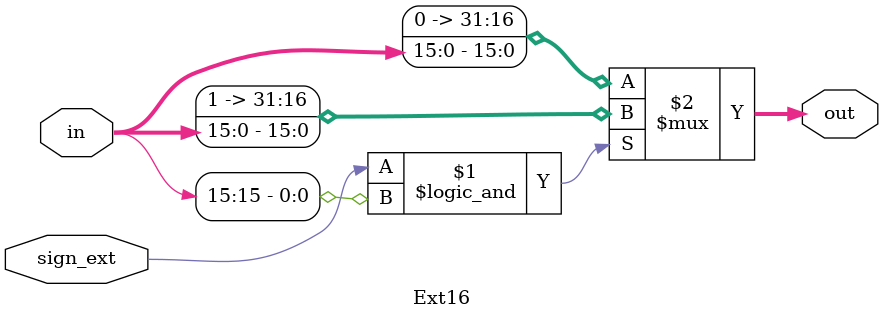
<source format=v>
module Ext16 (
    input [15:0] in,
    input sign_ext,
    output [31:0] out
);
    assign out = (sign_ext&&in[15])?{16'hffff, in}:{16'b0, in};
endmodule

</source>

= = = = =

> _WHAT YOU ARE ASKED TO DO_
An exact copy of every entry above is needed, minus the pictures.

> _ANSWER FOR THIS EXERCISE_
<source format=v>
module Ext16 (
    input [15:0] in,
    input sign_ext,
    output [31:0] out
);
    assign out = (sign_ext&&in[15])?{16'hffff, in}:{16'b0, in};
endmodule

</source>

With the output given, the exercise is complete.